Start to finish, return the listing below exactly, pictures excluded.

Dataset excerpts —
BEGIN

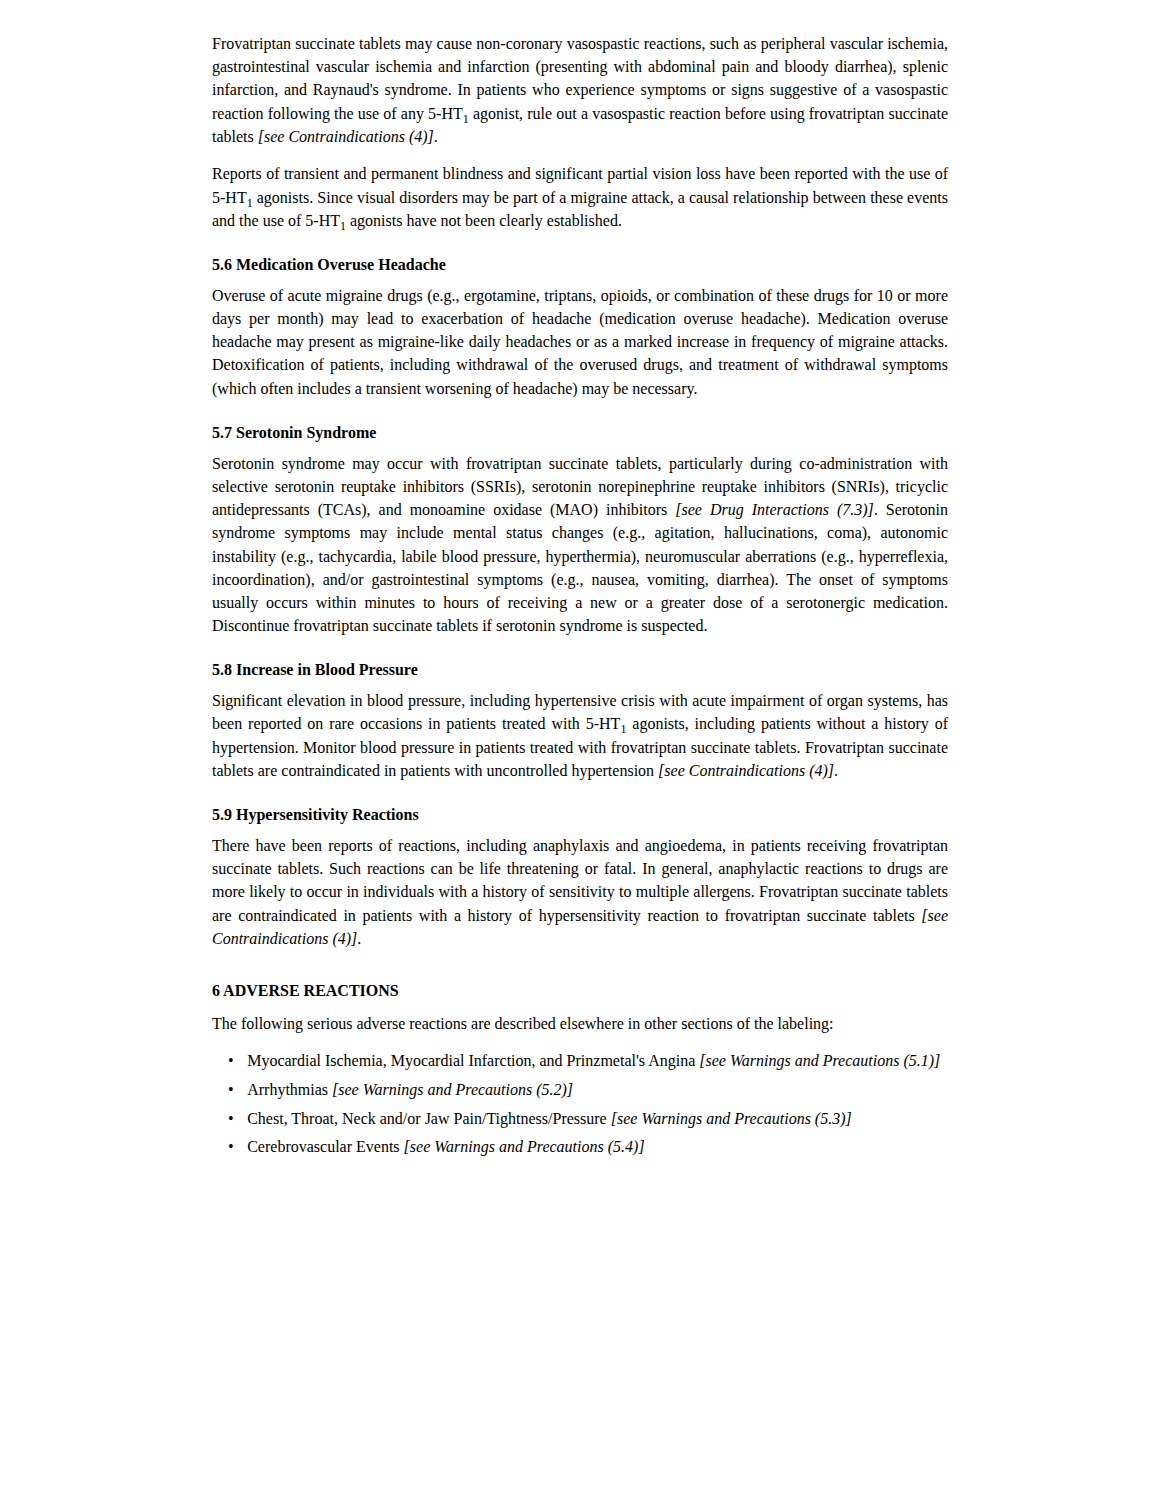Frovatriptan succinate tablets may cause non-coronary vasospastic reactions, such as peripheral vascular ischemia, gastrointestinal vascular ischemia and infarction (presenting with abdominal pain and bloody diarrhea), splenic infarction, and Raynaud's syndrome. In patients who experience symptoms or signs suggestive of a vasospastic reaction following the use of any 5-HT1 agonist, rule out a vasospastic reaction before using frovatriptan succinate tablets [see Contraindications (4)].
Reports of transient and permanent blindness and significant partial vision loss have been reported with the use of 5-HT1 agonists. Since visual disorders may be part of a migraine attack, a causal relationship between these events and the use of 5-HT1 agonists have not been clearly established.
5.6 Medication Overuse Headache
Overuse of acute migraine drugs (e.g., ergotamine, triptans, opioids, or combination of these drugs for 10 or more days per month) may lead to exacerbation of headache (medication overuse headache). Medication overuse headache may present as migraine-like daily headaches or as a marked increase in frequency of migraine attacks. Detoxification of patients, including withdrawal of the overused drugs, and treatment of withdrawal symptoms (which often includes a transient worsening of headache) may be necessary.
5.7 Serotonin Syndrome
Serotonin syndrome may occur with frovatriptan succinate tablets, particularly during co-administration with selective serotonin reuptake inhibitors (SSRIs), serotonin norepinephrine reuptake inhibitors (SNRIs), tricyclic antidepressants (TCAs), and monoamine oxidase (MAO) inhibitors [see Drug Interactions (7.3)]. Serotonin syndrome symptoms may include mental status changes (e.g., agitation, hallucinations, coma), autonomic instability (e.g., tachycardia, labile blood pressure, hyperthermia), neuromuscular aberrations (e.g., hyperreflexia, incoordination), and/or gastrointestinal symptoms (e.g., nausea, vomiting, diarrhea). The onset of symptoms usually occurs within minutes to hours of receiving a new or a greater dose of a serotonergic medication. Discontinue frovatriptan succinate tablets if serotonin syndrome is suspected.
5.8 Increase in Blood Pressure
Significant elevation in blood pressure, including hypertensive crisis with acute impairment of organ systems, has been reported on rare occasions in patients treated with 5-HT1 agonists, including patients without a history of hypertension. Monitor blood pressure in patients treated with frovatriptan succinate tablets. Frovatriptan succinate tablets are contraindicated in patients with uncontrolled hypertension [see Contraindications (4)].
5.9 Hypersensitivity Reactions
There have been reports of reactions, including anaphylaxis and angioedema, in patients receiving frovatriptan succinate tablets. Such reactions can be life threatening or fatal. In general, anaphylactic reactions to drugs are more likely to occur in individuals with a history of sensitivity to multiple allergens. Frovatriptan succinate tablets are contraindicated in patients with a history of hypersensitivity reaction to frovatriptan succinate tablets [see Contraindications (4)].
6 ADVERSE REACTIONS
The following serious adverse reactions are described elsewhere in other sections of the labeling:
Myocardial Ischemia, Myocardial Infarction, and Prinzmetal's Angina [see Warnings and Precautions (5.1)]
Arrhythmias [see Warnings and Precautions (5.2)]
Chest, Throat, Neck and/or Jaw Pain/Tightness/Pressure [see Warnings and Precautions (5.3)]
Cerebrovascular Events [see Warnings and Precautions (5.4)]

END

Solution —
Frovatriptan succinate tablets may cause non-coronary vasospastic reactions, such as peripheral vascular ischemia, gastrointestinal vascular ischemia and infarction (presenting with abdominal pain and bloody diarrhea), splenic infarction, and Raynaud's syndrome. In patients who experience symptoms or signs suggestive of a vasospastic reaction following the use of any 5-HT1 agonist, rule out a vasospastic reaction before using frovatriptan succinate tablets [see Contraindications (4)].
Reports of transient and permanent blindness and significant partial vision loss have been reported with the use of 5-HT1 agonists. Since visual disorders may be part of a migraine attack, a causal relationship between these events and the use of 5-HT1 agonists have not been clearly established.
5.6 Medication Overuse Headache
Overuse of acute migraine drugs (e.g., ergotamine, triptans, opioids, or combination of these drugs for 10 or more days per month) may lead to exacerbation of headache (medication overuse headache). Medication overuse headache may present as migraine-like daily headaches or as a marked increase in frequency of migraine attacks. Detoxification of patients, including withdrawal of the overused drugs, and treatment of withdrawal symptoms (which often includes a transient worsening of headache) may be necessary.
5.7 Serotonin Syndrome
Serotonin syndrome may occur with frovatriptan succinate tablets, particularly during co-administration with selective serotonin reuptake inhibitors (SSRIs), serotonin norepinephrine reuptake inhibitors (SNRIs), tricyclic antidepressants (TCAs), and monoamine oxidase (MAO) inhibitors [see Drug Interactions (7.3)]. Serotonin syndrome symptoms may include mental status changes (e.g., agitation, hallucinations, coma), autonomic instability (e.g., tachycardia, labile blood pressure, hyperthermia), neuromuscular aberrations (e.g., hyperreflexia, incoordination), and/or gastrointestinal symptoms (e.g., nausea, vomiting, diarrhea). The onset of symptoms usually occurs within minutes to hours of receiving a new or a greater dose of a serotonergic medication. Discontinue frovatriptan succinate tablets if serotonin syndrome is suspected.
5.8 Increase in Blood Pressure
Significant elevation in blood pressure, including hypertensive crisis with acute impairment of organ systems, has been reported on rare occasions in patients treated with 5-HT1 agonists, including patients without a history of hypertension. Monitor blood pressure in patients treated with frovatriptan succinate tablets. Frovatriptan succinate tablets are contraindicated in patients with uncontrolled hypertension [see Contraindications (4)].
5.9 Hypersensitivity Reactions
There have been reports of reactions, including anaphylaxis and angioedema, in patients receiving frovatriptan succinate tablets. Such reactions can be life threatening or fatal. In general, anaphylactic reactions to drugs are more likely to occur in individuals with a history of sensitivity to multiple allergens. Frovatriptan succinate tablets are contraindicated in patients with a history of hypersensitivity reaction to frovatriptan succinate tablets [see Contraindications (4)].
6 ADVERSE REACTIONS
The following serious adverse reactions are described elsewhere in other sections of the labeling:
Myocardial Ischemia, Myocardial Infarction, and Prinzmetal's Angina [see Warnings and Precautions (5.1)]
Arrhythmias [see Warnings and Precautions (5.2)]
Chest, Throat, Neck and/or Jaw Pain/Tightness/Pressure [see Warnings and Precautions (5.3)]
Cerebrovascular Events [see Warnings and Precautions (5.4)]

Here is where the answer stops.